Local coverage fills in how the money allegedly changed hands. WKRC Local 12 reports that Zolotarjovs demanded payments ranging from roughly $25,000 up to about $13 million and typically took around 10 percent of whatever was paid in cryptocurrency. The outlet also reports that one company with offices in Hamilton, Butler, Montgomery and Franklin counties paid about $1.3 million, and that investigators set up an arrest meeting in Georgia after he allegedly offered information to the FBI in exchange for $365,000.
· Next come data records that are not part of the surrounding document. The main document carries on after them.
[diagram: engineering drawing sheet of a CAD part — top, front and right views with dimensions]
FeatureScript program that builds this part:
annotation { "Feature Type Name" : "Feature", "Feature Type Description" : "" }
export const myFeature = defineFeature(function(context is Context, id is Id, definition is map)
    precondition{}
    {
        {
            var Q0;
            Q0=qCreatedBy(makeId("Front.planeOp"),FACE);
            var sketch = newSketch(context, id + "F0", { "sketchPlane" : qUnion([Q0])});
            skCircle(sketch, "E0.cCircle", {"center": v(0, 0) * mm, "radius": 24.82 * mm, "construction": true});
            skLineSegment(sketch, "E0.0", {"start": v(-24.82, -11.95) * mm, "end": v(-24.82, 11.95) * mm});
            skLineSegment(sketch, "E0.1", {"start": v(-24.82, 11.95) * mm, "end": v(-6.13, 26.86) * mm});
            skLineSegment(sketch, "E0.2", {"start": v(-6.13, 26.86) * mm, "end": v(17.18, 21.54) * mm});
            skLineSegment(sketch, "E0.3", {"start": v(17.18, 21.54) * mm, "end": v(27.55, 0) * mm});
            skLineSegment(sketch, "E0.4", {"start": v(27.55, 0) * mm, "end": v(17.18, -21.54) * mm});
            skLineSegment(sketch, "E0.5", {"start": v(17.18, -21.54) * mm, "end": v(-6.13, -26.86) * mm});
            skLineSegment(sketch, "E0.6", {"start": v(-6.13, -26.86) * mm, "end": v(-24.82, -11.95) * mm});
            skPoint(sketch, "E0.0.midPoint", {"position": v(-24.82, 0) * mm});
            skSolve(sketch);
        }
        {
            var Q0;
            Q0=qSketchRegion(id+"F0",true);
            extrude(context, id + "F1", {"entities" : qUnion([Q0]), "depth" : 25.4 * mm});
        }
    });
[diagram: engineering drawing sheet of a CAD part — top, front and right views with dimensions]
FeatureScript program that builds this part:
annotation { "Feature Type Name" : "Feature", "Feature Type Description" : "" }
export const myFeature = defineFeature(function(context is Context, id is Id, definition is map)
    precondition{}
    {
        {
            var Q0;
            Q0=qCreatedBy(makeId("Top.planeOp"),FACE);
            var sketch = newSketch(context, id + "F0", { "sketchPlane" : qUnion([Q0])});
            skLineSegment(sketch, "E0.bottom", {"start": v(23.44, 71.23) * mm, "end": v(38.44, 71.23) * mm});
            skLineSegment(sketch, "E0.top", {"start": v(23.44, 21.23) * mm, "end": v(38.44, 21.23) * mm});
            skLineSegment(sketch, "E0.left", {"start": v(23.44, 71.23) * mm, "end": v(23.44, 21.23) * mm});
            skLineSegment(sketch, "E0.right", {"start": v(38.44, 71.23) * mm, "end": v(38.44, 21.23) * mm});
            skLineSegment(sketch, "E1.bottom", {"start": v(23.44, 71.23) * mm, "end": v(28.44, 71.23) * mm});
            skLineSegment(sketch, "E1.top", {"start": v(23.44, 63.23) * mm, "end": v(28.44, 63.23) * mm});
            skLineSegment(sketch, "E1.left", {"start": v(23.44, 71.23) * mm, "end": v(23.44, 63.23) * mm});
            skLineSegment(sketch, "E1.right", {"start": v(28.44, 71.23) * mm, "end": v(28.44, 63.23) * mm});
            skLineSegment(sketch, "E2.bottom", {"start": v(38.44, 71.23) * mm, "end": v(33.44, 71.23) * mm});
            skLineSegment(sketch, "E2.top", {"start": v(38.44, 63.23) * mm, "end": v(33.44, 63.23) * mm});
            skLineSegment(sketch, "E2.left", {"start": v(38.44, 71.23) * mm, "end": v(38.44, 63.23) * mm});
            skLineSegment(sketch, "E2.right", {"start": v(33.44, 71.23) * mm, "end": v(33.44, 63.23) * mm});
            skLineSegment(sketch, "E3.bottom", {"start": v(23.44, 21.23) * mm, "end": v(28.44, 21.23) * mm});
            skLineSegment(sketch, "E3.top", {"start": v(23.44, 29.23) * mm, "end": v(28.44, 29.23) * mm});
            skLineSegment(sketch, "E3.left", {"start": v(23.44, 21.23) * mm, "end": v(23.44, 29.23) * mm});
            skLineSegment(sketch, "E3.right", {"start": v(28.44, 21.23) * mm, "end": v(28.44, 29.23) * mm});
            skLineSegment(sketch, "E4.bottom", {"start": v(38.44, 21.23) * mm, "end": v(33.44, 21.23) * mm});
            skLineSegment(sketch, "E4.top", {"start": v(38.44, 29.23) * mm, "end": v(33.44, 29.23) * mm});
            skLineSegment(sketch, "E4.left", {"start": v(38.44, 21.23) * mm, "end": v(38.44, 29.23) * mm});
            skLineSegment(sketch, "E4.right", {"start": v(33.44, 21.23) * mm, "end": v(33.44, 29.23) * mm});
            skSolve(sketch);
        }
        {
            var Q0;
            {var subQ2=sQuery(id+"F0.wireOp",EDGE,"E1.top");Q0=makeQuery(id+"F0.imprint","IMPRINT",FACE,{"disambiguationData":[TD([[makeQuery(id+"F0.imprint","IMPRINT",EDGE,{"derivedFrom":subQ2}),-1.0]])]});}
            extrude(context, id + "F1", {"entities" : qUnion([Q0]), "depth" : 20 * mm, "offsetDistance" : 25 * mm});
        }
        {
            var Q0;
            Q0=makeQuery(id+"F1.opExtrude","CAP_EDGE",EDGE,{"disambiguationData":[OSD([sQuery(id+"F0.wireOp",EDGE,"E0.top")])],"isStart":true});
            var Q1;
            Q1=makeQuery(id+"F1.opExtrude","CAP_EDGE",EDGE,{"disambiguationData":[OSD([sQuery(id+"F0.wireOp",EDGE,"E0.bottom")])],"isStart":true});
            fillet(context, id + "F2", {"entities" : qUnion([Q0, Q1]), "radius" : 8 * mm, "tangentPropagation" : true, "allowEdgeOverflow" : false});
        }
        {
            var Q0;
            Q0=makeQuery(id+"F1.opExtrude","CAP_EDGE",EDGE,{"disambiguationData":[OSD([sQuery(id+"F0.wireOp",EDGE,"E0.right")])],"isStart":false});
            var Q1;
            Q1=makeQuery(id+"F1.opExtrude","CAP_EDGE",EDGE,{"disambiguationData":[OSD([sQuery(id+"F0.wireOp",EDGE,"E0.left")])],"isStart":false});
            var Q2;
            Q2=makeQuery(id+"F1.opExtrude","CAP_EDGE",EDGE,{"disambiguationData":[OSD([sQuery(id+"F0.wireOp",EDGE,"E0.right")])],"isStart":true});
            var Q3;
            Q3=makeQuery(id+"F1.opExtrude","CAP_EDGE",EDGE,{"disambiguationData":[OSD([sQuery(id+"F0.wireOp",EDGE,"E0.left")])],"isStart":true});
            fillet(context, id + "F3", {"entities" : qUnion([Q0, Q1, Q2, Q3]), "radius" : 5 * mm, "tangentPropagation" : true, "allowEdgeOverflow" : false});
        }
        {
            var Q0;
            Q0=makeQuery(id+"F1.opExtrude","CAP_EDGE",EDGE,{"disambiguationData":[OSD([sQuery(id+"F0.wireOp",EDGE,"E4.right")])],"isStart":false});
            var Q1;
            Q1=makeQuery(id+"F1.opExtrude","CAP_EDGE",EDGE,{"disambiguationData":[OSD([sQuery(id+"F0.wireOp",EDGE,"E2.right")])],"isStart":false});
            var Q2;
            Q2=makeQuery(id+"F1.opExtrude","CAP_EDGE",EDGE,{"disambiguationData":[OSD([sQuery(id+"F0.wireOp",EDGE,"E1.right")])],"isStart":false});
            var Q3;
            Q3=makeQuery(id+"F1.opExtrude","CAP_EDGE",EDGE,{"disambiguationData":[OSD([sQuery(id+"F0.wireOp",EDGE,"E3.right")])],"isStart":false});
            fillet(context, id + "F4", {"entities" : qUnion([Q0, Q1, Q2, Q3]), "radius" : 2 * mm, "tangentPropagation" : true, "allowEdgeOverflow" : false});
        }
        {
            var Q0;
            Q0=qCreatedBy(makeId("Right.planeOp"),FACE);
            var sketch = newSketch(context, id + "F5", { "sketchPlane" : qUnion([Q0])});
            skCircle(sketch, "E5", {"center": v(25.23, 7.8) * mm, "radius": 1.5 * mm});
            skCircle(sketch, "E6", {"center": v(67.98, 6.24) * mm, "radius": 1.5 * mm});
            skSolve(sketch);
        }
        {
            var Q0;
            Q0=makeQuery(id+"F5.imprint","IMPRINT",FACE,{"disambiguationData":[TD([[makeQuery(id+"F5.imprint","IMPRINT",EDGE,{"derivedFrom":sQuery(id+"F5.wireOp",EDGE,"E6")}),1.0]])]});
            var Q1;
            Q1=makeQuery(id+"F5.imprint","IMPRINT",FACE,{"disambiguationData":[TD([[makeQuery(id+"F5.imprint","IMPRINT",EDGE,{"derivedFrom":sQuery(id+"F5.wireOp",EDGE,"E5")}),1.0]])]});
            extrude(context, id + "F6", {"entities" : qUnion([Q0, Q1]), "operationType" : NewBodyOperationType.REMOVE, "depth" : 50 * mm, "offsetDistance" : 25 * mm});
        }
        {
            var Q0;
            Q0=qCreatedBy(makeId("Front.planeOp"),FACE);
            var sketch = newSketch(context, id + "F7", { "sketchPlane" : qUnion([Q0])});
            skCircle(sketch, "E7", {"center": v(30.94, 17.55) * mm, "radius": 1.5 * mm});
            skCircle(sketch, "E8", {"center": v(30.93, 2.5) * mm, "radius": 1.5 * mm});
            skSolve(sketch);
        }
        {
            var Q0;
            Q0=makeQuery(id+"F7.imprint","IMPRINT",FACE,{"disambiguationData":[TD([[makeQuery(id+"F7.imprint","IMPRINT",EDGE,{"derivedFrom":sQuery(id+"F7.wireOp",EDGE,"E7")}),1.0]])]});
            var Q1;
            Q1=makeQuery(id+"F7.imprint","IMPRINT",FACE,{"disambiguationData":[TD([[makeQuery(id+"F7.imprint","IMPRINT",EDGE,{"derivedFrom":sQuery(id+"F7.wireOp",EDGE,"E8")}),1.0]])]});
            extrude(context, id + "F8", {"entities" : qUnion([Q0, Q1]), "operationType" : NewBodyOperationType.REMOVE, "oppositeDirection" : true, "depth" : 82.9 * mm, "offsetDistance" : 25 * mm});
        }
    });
How Prosecutors Say He Worked
Prosecutors say Zolotarjovs did not write the malware that broke into systems. Instead, they describe him as the deal-maker who studied stolen files, advised on which data would hurt most if leaked and coached others on how to ratchet up pressure on victims. The Justice Department’s statement says he even suggested publishing pediatric patient lists and medical histories to punish a health care victim that refused to pay. “With this sentence, a cruel, ruthless, and dangerous international cybercriminal is now behind bars,” Assistant Attorney General A. Tysen Duva said in the DOJ release.
Local Impact And Victims
The government says the conspiracy, which operated in the region from June 2021 through March 2023, involved at least 53 victims and caused about $56 million in actual losses, including victims and client companies in the Southern District of Ohio. That tally places the case among the more damaging ransomware campaigns to hit the Cincinnati area in recent memory and highlights why federal prosecutors here keep leaning into cross-border cyber investigations.
What Cyber Reporters Say
Security outlets that tracked Zolotarjovs’s indictment have noted that Karakurt and related brands have been linked to a run of big-money extortion schemes in recent years. Coverage by reporters who follow cybercrime has described how these transnational ransomware groups use negotiators like Zolotarjovs to push payouts higher, then shuffle the proceeds through layers of cryptocurrency wallets before cashing out.
Legal Fallout
Zolotarjovs’s sentence closes one chapter in a multiagency investigation that involved the FBI’s Cincinnati office along with international partners, but federal prosecutors say they are still pursuing others tied to the group. The case underscores both how far ransomware crews can reach from overseas keyboards and how far law enforcement is willing to go across borders to track them down.